The students had done two quizzes at home, and the Do Now sampled questions from Quiz 1. For Quiz 2, I wanted to do a different style of follow-up work, so the first thing I did was have them get their mini-whiteboards out (17 seconds in complete silence, not our PB but not bad). I then showed this:

These are the three questions with the lowest scores at home. I want to know that they can answer them now, so I first ask them to do the second question on their boards (I’m going to come back to the first). I highlight the second question to make sure that they don’t miss a part of my instruction and auto-pilot to answering the first one. We do the next one on miniwhiteboards too, and I’m pleased that other than one or two students they all get them right (I note which students as I may talk to them later).
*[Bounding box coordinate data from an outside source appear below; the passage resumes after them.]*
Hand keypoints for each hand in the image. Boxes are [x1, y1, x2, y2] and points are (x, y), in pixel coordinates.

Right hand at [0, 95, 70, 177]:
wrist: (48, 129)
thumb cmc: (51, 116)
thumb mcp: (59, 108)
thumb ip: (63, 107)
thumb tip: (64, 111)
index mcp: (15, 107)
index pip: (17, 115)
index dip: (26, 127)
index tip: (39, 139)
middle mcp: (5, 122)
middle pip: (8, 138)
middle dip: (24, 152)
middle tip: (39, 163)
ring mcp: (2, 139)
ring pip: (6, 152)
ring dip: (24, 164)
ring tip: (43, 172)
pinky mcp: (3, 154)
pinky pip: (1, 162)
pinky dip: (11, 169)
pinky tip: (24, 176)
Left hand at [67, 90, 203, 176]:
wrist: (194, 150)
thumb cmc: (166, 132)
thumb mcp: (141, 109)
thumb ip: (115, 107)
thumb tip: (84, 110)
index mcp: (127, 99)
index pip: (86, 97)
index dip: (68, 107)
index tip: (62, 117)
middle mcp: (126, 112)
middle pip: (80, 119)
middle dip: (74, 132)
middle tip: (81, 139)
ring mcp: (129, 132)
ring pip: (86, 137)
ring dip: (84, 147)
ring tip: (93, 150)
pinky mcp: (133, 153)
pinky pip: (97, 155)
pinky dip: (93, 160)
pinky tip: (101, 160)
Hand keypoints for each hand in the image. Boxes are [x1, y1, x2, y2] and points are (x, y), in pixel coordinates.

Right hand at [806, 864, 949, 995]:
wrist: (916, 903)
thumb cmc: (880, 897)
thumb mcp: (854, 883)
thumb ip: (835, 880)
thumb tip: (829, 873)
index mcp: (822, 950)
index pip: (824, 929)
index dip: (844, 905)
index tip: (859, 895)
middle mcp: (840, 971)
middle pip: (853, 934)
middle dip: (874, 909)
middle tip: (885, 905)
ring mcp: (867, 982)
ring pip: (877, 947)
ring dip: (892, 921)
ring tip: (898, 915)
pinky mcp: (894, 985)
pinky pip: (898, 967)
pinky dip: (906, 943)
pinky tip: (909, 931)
When I marked the students’ work and checked their self-assessment earlier in the morning, Carousel allowed me to highlight particular responses. These then show up as the next part of the Feedback screen, and they’re great for sparking discussion. For example, I put this up on the board:

When I first started doing this, I asked things like “what’s wrong with this” or similar, but now I’m really careful with my words. I don’t just want a sea of students giving me the correct answer. What I want is to excavate the error: this particular student has conflated “magnification” with “focus.” These are both processes to do with microscopes, and this conflation is an extremely common error and I want to tackle it head on and deliberately unpick the strands. So instead of saying “what’s wrong with this” I say “what was the student thinking of when they wrote this?” and get to have a great conversation with the class about the conflation. Nice.
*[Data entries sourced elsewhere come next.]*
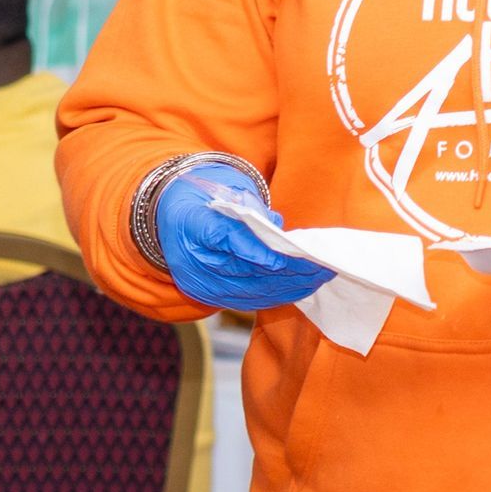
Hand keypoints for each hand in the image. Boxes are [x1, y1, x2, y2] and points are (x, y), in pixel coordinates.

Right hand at [156, 170, 334, 312]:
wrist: (169, 224)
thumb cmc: (198, 202)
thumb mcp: (217, 191)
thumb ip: (247, 206)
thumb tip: (275, 224)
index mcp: (190, 228)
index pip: (227, 240)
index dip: (259, 251)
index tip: (288, 253)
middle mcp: (195, 265)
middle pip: (246, 272)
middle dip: (288, 269)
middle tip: (321, 262)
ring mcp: (206, 288)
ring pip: (255, 291)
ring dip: (292, 285)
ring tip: (321, 274)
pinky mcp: (218, 299)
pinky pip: (255, 300)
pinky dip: (283, 293)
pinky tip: (306, 285)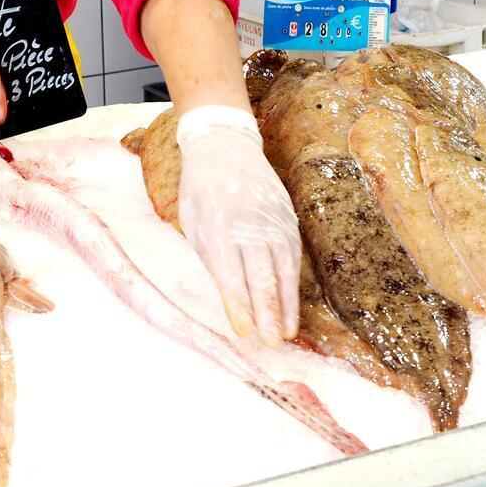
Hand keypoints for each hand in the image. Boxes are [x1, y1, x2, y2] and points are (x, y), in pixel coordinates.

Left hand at [175, 106, 300, 345]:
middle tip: (273, 342)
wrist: (225, 144)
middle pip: (261, 274)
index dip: (238, 305)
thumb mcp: (192, 220)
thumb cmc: (200, 188)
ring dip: (286, 303)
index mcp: (216, 224)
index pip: (229, 274)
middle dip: (267, 311)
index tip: (244, 332)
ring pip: (283, 267)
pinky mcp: (286, 215)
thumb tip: (229, 297)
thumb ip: (209, 256)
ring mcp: (270, 217)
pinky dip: (294, 282)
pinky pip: (292, 254)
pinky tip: (293, 303)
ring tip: (287, 332)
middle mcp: (247, 222)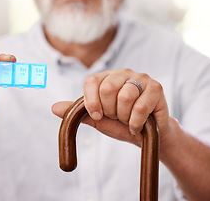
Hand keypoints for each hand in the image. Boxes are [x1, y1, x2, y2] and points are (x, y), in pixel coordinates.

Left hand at [52, 68, 169, 146]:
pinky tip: (138, 126)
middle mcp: (123, 73)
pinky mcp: (156, 88)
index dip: (91, 102)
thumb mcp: (97, 119)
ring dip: (124, 117)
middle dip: (110, 111)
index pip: (91, 82)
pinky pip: (140, 107)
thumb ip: (79, 112)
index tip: (98, 115)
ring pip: (125, 97)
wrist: (145, 136)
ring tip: (129, 120)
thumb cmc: (120, 124)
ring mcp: (141, 78)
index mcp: (107, 77)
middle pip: (107, 88)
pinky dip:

Here’s a little table showing the remaining things I highlighted:
| Question | Answer I highlighted | Reason I highlighted it | Question I asked |
| Name five organelles that are present in animal and plant cells | nucleus cell membrane ribosomes mitochondria ribosomes chloroplast | Repetition indicates not having checked their work, substitution of chloroplast for cytoplasm is a common conflation | “what two things in this list need to be removed” “what could the student have done to make sure they didn’t repeat ribosome” |
| Give two properties of gases | random arrangement, not touching | This shows a confusion between properties (like whether the substance can be compressed or can flow) with its particle arrangement (random motion, not touching). This is one of the most important “big ideas” in chemistry. | “this [points] is a good answer to a different question. What’s the question that goes with this answer?” |
| Where are palisade cells found? | in the leaves | I prefer them to say “at the top of the leaves”. The student who wrote this had marked it as correct, when I expect more precision. | “this student marked this as correct, and I changed it to incorrect. Why did I change it?” “why does it upset me when students mark things like this as correct?” [I asked this to Dave via Cold Call to check that our conversation {which nobody else heard} had been properly understood] |
Doing this also further reinforces the message to the student that “I read and check all your work.” All too often we don’t convey this message enough, and students – rightly or wrongly – think “well, sir never checks it anyway so I’m not going to bother.”
After all that, it was time to press on with the lesson, and 18 minutes had passed since the students started walking through the door. A good use of time I reckon.